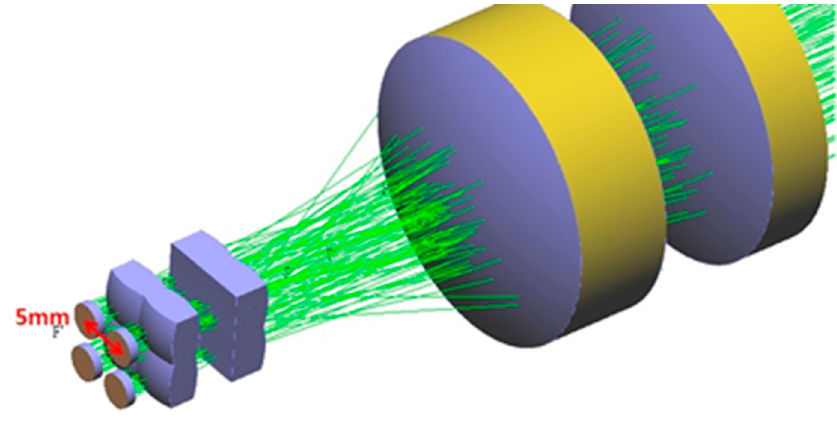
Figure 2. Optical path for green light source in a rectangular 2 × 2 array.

...

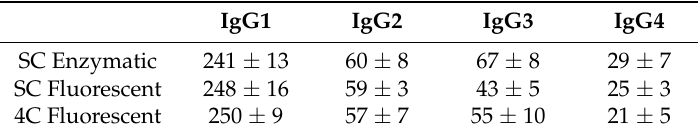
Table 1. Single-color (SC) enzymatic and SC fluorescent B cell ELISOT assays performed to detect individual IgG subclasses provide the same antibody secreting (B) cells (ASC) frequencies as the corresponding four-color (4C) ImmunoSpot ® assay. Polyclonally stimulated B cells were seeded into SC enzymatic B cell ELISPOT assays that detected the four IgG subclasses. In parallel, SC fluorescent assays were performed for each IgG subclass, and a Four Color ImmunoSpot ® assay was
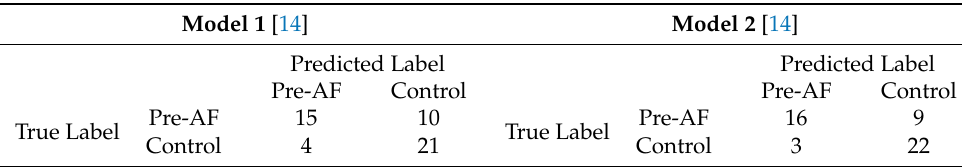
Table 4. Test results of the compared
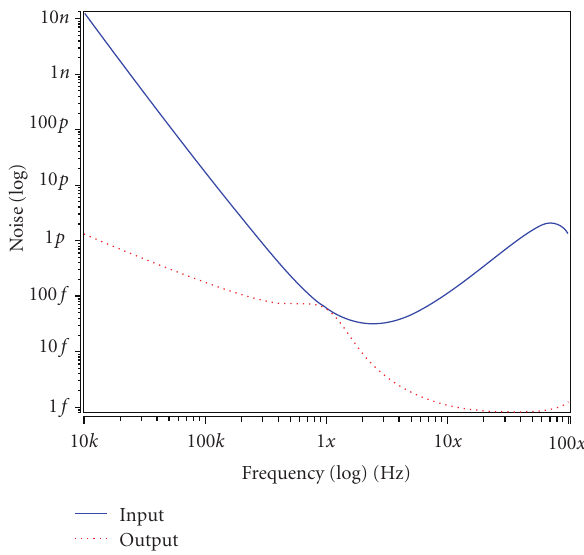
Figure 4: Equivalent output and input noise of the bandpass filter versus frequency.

ASSIGNMENT
No picture is to be printed. Output exactly the lines above from the line containing "Table 1. Single-color" through the line containing "Figure 4: Equivalent".

ANSWER BELOW
Table 1. Single-color (SC) enzymatic and SC fluorescent B cell ELISOT assays performed to detect individual IgG subclasses provide the same antibody secreting (B) cells (ASC) frequencies as the corresponding four-color (4C) ImmunoSpot ® assay. Polyclonally stimulated B cells were seeded into SC enzymatic B cell ELISPOT assays that detected the four IgG subclasses. In parallel, SC fluorescent assays were performed for each IgG subclass, and a Four Color ImmunoSpot ® assay was
Table 4. Test results of the compared
Figure 4: Equivalent output and input noise of the bandpass filter versus frequency.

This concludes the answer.